### EXERCISE INPUTS
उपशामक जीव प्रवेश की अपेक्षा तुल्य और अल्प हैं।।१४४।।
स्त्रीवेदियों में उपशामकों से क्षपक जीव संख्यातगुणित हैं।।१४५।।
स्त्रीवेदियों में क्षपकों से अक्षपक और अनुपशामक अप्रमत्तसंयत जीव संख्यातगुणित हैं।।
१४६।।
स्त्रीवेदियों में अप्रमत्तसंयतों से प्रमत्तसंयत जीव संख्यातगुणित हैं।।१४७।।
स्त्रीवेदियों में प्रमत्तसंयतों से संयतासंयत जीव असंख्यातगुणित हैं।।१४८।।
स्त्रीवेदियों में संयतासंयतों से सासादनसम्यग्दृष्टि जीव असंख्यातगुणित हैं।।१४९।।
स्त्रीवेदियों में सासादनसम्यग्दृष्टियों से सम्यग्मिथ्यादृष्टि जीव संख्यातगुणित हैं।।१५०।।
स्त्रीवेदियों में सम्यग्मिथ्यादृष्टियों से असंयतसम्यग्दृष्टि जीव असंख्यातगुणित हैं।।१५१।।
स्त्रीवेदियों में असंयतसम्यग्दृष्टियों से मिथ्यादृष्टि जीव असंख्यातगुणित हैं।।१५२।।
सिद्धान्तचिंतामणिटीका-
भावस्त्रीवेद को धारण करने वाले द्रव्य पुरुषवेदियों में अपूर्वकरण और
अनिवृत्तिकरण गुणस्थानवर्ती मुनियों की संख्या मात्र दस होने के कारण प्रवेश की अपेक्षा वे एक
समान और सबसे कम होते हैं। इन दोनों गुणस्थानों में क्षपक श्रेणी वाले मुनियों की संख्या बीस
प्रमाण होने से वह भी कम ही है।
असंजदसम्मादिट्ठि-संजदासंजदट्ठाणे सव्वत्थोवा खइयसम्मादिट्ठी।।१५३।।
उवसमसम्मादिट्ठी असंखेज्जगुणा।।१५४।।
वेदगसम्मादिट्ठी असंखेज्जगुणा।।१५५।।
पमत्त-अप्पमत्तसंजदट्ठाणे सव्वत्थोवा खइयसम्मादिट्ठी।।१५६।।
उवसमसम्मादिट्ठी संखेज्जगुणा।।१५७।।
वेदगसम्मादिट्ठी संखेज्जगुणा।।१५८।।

### TASK REQUIREMENTS
Note every line in the material with "उवसमसम" and copy it.

### OUTPUT OF THE TASK
उवसमसम्मादिट्ठी असंखेज्जगुणा।।१५४।।
उवसमसम्मादिट्ठी संखेज्जगुणा।।१५७।।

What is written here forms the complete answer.